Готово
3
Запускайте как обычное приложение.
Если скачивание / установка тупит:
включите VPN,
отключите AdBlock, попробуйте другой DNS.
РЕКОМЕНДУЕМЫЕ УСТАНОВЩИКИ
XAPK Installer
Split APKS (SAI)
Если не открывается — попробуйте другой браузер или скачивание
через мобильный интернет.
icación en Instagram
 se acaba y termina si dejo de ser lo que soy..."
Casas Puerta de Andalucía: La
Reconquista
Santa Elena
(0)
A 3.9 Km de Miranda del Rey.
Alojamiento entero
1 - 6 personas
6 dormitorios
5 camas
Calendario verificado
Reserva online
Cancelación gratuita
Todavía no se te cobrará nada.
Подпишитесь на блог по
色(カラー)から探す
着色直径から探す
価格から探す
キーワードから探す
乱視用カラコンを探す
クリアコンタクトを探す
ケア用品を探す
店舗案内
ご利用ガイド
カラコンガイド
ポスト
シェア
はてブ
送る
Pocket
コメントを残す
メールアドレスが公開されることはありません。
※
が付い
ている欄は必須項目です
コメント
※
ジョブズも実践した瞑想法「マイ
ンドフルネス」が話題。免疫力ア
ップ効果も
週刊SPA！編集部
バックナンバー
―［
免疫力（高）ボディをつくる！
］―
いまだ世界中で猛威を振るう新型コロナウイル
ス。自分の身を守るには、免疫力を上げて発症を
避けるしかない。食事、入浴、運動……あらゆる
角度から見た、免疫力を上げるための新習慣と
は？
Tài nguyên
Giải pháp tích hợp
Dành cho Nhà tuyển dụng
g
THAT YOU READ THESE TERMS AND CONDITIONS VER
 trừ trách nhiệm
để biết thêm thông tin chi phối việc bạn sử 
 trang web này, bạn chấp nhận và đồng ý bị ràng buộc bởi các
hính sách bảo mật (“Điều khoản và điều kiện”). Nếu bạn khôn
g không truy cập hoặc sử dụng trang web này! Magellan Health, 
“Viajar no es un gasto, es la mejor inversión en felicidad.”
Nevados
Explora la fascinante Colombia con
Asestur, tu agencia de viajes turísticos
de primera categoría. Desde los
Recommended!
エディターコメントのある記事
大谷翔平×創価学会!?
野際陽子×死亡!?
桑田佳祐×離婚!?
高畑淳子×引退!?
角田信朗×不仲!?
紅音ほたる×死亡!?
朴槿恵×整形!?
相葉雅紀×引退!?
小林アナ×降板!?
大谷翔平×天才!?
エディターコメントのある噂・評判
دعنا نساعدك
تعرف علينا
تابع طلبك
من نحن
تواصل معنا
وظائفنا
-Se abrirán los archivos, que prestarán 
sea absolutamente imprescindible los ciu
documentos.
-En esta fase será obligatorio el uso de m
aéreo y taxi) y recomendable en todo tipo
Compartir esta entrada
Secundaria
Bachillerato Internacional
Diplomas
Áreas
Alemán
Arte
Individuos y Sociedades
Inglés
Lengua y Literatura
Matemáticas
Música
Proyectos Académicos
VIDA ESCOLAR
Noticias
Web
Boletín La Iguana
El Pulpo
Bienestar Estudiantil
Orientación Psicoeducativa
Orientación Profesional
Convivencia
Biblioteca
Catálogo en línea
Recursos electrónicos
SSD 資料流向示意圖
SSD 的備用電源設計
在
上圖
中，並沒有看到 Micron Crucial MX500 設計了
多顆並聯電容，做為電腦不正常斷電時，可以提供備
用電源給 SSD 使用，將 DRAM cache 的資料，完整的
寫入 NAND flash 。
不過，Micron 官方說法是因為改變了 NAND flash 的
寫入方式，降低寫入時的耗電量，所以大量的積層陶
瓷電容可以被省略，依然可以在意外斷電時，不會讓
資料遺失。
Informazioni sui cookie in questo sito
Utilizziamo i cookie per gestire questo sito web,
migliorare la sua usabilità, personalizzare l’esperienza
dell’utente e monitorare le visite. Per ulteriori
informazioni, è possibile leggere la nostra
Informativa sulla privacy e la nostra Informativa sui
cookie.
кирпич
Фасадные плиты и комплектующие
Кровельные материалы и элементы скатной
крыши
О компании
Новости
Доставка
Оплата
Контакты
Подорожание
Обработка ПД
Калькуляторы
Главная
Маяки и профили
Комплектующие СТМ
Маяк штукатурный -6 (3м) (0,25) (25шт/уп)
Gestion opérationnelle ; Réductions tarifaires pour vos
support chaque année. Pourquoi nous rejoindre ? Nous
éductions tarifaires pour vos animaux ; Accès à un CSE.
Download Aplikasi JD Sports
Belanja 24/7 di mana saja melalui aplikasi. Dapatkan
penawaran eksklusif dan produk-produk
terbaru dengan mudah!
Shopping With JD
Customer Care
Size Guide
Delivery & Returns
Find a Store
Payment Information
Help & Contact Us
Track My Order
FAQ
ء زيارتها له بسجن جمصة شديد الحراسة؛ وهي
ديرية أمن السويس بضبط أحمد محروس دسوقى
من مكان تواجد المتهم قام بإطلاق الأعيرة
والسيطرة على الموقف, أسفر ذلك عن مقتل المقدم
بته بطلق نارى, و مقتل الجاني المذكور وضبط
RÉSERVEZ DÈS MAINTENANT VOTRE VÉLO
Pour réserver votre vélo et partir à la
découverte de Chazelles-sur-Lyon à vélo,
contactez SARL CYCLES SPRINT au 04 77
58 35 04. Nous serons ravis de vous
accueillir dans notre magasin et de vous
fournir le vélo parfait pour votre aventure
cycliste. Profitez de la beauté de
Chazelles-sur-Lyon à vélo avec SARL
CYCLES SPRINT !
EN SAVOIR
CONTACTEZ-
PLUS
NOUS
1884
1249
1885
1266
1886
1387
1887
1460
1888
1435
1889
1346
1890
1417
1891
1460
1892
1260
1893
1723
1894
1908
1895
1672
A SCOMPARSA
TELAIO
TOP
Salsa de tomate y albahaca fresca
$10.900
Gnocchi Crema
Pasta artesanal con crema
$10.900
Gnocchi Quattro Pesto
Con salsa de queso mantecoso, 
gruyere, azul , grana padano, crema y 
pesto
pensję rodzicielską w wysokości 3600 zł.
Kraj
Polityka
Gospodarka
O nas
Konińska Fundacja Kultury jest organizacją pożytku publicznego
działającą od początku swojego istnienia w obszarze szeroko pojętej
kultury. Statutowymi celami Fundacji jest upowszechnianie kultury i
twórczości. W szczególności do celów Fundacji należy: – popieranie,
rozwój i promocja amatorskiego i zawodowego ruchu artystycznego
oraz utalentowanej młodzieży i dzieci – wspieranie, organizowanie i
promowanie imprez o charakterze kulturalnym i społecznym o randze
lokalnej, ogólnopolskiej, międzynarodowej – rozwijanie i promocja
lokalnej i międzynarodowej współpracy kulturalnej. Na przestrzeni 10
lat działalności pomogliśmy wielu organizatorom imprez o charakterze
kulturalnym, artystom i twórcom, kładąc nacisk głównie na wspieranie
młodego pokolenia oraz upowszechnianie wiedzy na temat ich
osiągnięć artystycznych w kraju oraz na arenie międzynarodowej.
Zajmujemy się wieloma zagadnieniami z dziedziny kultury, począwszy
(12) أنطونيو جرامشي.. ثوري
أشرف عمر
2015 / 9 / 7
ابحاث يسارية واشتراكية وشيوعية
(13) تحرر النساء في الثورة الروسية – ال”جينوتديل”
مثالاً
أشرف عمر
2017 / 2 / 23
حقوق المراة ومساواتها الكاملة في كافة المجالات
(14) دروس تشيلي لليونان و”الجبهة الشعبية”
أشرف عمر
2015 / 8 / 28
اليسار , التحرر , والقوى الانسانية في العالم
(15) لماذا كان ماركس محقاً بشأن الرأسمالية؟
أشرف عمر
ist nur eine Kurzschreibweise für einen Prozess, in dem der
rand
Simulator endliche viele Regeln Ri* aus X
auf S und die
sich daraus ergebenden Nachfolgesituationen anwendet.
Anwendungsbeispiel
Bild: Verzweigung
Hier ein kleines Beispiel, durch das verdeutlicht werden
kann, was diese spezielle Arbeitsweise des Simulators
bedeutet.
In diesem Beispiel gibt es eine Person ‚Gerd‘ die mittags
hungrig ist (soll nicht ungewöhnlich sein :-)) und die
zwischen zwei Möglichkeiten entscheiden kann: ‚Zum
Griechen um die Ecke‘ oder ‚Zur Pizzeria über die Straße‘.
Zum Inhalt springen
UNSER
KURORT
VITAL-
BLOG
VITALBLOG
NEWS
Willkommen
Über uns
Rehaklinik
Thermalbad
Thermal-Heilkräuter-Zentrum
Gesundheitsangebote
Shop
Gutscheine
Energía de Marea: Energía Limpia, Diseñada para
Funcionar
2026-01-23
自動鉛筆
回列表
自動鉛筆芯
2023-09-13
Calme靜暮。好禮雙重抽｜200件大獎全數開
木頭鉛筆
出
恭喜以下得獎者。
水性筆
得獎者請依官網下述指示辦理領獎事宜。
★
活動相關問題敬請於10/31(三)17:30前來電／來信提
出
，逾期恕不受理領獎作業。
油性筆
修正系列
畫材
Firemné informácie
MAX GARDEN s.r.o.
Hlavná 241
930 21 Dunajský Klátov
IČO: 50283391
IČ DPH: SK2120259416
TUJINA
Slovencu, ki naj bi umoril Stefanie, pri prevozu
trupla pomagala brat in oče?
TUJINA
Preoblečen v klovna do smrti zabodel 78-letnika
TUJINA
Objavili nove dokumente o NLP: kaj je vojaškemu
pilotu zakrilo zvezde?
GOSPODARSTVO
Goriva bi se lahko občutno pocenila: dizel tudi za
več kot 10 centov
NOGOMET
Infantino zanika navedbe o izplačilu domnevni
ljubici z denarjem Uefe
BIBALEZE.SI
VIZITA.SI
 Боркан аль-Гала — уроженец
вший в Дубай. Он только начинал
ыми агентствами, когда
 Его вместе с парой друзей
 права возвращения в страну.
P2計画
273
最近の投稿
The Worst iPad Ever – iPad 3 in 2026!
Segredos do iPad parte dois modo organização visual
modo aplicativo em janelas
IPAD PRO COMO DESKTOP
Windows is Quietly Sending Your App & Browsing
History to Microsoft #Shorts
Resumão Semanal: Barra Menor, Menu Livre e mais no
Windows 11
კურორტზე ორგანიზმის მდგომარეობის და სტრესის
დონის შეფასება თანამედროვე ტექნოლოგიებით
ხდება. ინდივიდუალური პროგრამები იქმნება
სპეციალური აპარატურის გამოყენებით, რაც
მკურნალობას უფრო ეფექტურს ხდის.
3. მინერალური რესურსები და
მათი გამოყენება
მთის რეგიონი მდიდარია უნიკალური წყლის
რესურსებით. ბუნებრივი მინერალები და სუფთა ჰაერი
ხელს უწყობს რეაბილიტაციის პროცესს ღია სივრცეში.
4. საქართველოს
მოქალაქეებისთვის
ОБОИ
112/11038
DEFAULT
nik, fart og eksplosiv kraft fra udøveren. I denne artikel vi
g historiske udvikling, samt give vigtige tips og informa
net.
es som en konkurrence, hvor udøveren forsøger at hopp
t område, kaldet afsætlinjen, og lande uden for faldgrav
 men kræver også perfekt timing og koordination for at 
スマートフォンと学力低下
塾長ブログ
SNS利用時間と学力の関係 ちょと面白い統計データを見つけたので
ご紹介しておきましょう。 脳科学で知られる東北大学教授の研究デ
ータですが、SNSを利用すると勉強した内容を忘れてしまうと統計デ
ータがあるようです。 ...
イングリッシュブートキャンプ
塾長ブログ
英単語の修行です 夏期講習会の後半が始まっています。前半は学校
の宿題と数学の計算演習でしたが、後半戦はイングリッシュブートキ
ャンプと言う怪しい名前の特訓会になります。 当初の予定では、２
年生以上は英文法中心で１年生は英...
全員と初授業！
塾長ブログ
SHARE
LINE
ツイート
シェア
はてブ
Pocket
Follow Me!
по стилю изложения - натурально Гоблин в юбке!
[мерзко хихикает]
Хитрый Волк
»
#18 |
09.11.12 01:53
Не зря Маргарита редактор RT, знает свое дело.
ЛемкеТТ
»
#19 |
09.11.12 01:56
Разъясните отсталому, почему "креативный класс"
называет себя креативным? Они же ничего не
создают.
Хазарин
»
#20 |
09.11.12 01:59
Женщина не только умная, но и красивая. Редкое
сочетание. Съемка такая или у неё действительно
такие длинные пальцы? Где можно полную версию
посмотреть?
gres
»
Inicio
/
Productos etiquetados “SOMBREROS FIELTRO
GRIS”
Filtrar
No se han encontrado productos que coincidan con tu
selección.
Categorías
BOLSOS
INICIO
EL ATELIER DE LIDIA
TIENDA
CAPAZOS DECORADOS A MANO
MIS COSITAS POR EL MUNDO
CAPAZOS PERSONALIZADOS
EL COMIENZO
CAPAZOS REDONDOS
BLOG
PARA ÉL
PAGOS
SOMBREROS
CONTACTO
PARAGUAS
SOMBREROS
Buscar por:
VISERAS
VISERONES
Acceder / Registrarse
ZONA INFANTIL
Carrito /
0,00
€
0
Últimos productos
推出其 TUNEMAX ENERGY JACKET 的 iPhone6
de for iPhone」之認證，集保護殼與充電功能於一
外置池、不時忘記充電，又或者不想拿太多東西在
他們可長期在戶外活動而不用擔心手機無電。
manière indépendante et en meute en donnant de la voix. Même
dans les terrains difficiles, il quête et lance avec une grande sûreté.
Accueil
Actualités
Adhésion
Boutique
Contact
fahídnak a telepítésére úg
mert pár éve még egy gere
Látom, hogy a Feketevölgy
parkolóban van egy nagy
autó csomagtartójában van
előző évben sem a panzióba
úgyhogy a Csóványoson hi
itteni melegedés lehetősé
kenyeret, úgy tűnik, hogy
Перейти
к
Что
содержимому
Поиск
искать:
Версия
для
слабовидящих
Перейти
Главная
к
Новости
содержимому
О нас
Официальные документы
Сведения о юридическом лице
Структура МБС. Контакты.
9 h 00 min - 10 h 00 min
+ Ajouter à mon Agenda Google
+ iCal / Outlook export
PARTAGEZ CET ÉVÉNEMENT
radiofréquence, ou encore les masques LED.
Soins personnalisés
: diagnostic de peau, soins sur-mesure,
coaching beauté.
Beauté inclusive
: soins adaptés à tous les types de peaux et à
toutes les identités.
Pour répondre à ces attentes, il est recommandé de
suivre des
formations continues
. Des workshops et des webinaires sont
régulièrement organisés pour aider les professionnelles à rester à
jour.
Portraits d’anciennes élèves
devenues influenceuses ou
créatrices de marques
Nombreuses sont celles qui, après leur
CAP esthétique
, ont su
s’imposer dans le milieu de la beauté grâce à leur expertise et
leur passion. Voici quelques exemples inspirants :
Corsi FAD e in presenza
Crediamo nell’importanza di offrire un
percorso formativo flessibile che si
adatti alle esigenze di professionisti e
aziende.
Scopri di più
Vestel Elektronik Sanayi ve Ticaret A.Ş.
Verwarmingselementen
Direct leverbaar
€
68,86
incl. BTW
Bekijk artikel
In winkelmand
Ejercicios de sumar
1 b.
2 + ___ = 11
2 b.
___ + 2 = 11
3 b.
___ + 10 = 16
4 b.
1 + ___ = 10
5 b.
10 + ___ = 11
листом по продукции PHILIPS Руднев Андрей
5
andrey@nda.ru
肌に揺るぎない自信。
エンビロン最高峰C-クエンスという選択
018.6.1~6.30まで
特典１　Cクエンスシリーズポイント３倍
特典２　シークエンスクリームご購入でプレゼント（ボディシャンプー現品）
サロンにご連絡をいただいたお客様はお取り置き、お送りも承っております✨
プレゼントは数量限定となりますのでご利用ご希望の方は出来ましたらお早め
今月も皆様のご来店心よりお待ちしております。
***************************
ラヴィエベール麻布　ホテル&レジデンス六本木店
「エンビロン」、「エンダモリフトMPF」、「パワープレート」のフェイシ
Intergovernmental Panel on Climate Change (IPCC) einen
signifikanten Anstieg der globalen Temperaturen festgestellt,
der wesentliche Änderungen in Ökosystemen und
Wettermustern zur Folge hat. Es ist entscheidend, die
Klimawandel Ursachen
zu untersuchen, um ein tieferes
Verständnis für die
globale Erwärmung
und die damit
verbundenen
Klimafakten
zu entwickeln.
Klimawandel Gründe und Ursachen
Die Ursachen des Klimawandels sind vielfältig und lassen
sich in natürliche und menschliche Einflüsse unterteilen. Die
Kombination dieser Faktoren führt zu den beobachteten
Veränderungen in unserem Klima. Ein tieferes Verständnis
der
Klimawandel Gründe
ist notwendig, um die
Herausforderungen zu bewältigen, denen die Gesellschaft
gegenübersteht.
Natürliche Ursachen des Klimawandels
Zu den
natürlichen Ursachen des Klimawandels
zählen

# [WHAT THE TASK ASKS]
Wherever the line holding "iCal / Outlook export" falls in the entries above, copy exactly from it through the line holding "Portraits d’anciennes élèves", inclusive, and add nothing.

# [WRITTEN SOLUTION]
+ iCal / Outlook export
PARTAGEZ CET ÉVÉNEMENT
radiofréquence, ou encore les masques LED.
Soins personnalisés
: diagnostic de peau, soins sur-mesure,
coaching beauté.
Beauté inclusive
: soins adaptés à tous les types de peaux et à
toutes les identités.
Pour répondre à ces attentes, il est recommandé de
suivre des
formations continues
. Des workshops et des webinaires sont
régulièrement organisés pour aider les professionnelles à rester à
jour.
Portraits d’anciennes élèves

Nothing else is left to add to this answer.